» **Try it**: Report how many lines in the records contain the word "available". Give only the number.

» **Dataset records**:
● ● ● ●
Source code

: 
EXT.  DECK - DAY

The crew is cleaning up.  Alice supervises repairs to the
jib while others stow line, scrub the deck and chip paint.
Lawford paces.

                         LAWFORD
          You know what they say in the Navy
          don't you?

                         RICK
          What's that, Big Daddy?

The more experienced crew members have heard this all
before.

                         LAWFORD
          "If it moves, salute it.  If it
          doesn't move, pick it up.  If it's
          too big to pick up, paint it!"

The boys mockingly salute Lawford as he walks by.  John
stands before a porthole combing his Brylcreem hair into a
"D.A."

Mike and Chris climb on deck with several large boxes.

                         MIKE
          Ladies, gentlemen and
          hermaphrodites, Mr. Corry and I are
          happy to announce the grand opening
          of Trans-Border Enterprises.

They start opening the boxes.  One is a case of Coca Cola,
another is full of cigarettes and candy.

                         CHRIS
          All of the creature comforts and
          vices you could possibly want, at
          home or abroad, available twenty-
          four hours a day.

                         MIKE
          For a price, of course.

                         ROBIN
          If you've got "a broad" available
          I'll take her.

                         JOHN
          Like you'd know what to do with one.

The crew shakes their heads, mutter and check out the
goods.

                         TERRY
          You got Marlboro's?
● ● ● ●
» **Written response**: 2